**Challenge**
Reproduce every line of text in the material below word for word, leaving out the pictures.

— BEGIN Material for the task —

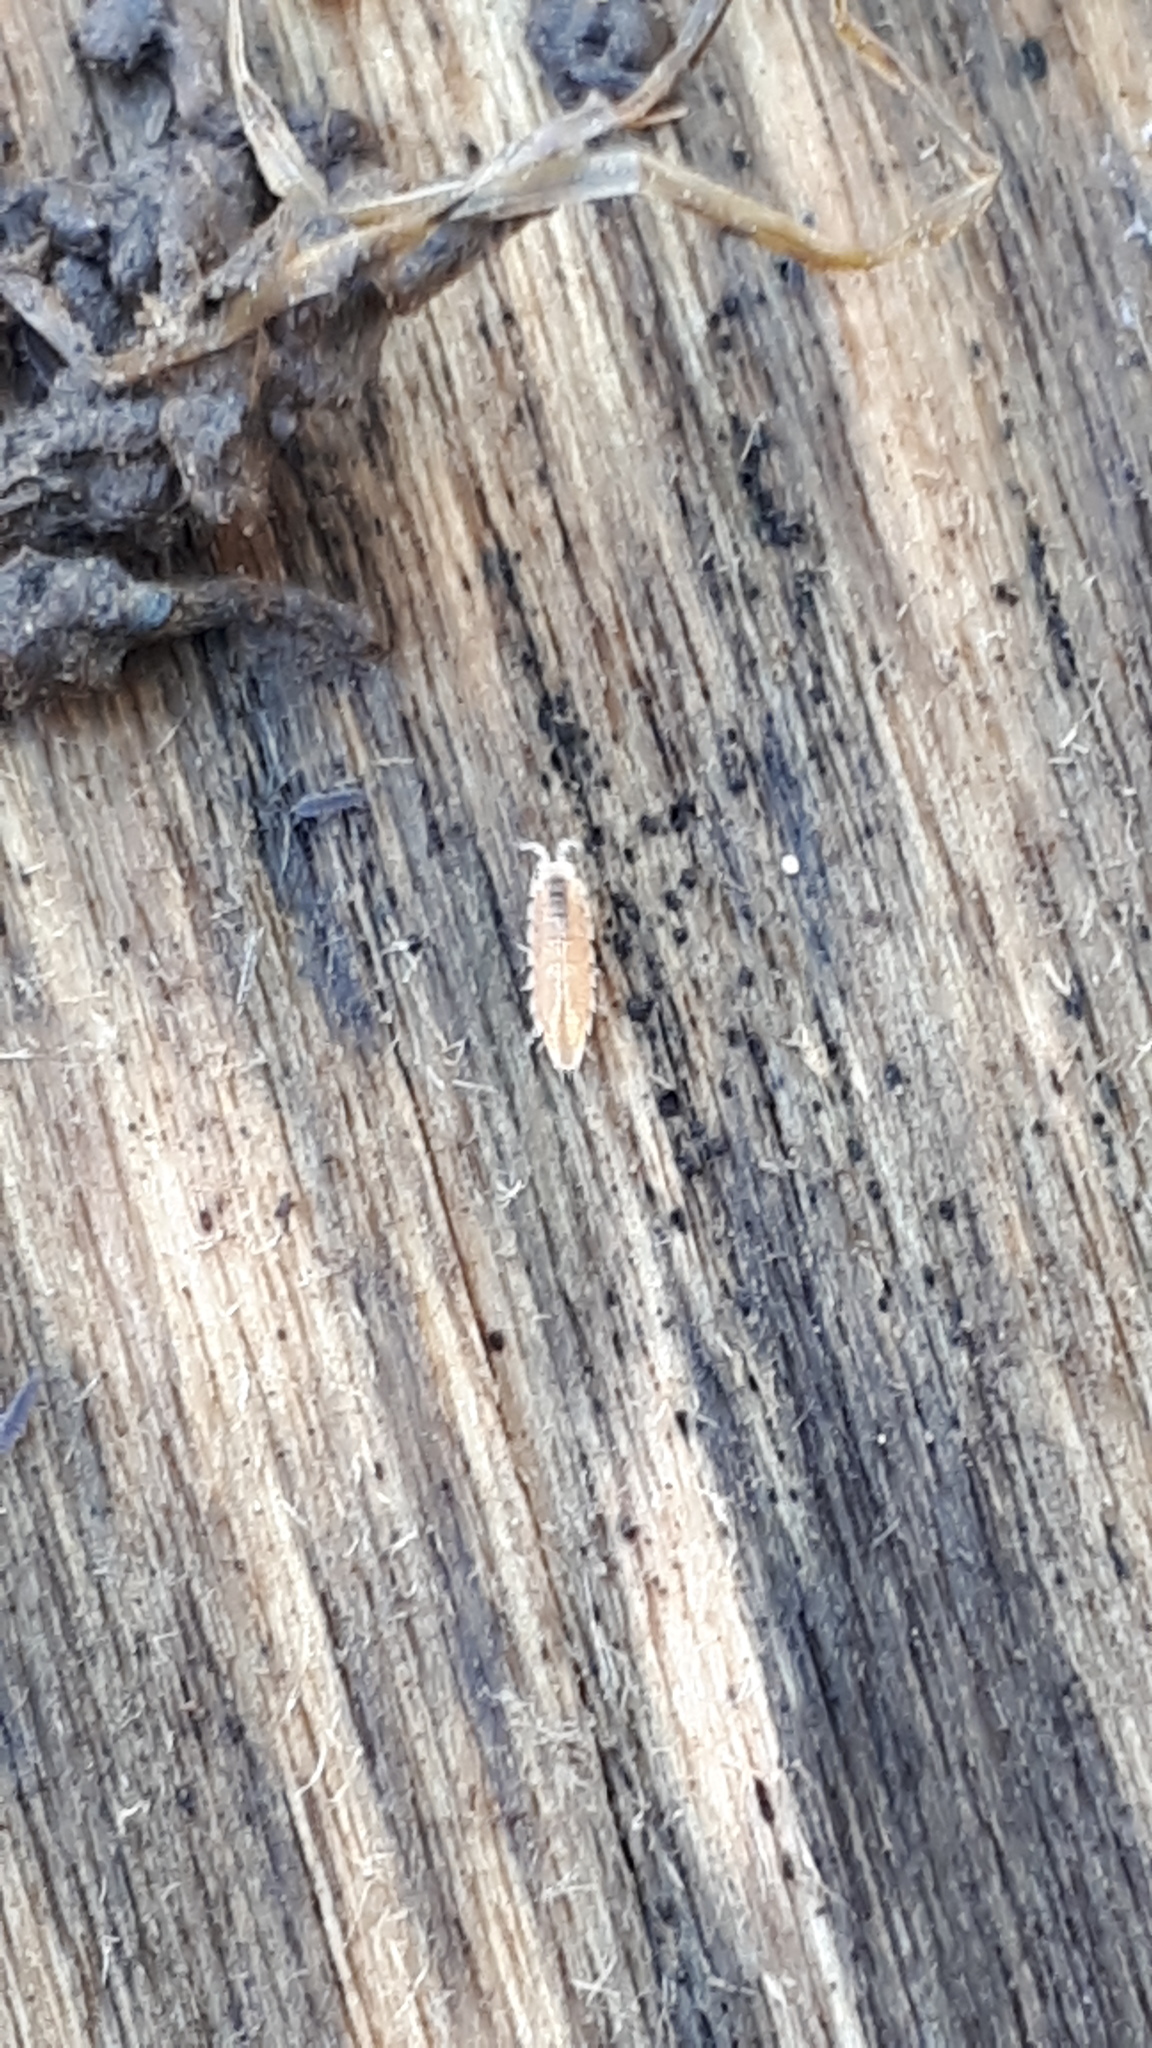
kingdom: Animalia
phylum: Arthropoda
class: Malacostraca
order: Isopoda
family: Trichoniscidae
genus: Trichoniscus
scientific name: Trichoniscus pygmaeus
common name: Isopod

— END Material for the task —

**Exercise output**
kingdom: Animalia
phylum: Arthropoda
class: Malacostraca
order: Isopoda
family: Trichoniscidae
genus: Trichoniscus
scientific name: Trichoniscus pygmaeus
common name: Isopod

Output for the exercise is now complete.